Microsoft released Windows 10 to the masses on Wednesday, giving the world an opportunity to update to its newest operating system.
Users of Windows 7 and Windows 8.1 who "reserved" a free update through the Get Windows 10 app will start to see a notification pop-up informing them that their update is ready for installation. The update is going out in waves, which means it's likely that some users won't actually get it today. In addition, the installer will check to make sure that a device's apps and hardware are compatible with Windows 10, and will warn the user before proceeding or avoid installing altogether.
People who already have the latest pre-release build of Windows 10 installed won't see another major update. Build 10240, which Microsoft released to members of the Windows Insider Program two weeks ago, is the same build that people who are upgrading from previous versions of the operating system will receive Wednesday. Terry Myerson, Microsoft's head of operating systems and devices, said in a blog post announcing the roll-out that those people who already have the operating system installed should check to make sure that they have the latest patches applied.
As part of the roll-out, the company also opened up its Media Creation Tool for Windows 10. With the tool, people who use Windows 7, Windows 8 and Windows 10 can create USB disks and ISO disk images that can be used to install Windows 10 on other computers.
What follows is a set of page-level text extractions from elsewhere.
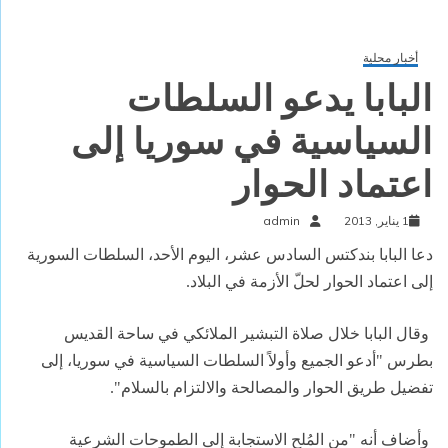
أخبار محلية
البابا يدعو السلطات
السياسية في سوريا إلى
اعتماد الحوار
1 يناير, 2013
admin
دعا البابا بندكتس السادس عشر، اليوم الأحد، السلطات السورية
إلى اعتماد الحوار لحلّ الأزمة في البلاد
.
وقال البابا خلال صلاة التبشير الملائكي في ساحة القديس
بطرس "أدعو الجميع وأولاً السلطات السياسية في سوريا، إلى
تفضيل طريق الحوار والمصالحة والالتزام بالسلام".
وأضاف أنه "من المُلح الاستجابة إلى الطموحات الشرعية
People on platforms that can't use the Media Creation Tool such as Windows XP and Mac OS X will get direct links to ISO downloads so they can also create installation media.
The upgrade is free for Windows 7 and 8.1 users from Wednesday until July 29, 2016. After that, Microsoft will charge everyone to upgrade their older systems. People who are on an older version of Windows are ineligible for a free upgrade, so they'll have to pay right out of the gate.
While creating installation media will allow users to perform a clean installation, Microsoft has stressed that users won't get Windows 10 for free unless they upgrade their qualified system first. After that, they'll be able to successfully wipe the contents of their computer and re-install the operating system either using Windows 10's built-in reset functionality or by installing cleanly from a disk.
Microsoft also released an evaluation version of Windows 10 enterprise that IT professionals can try out for free to check out the operating system's features. It's worth noting that edition is not meant for consumer use. People who download it have to register their information with Microsoft, agree to be contacted by Microsoft during the 90-day preview period and agree that they'll have to do a clean install of their operating system if they want to downgrade from Windows 10.
As with all operating systems, it's entirely likely that some users will encounter bugs with Windows 10 when it's first installed. (Some people are having problems even getting the operating system to install in the first place.) Those folks who want to ensure that their PC keeps working perfectly will likely want to hold off from upgrading on launch day and wait a little while until the dust settles.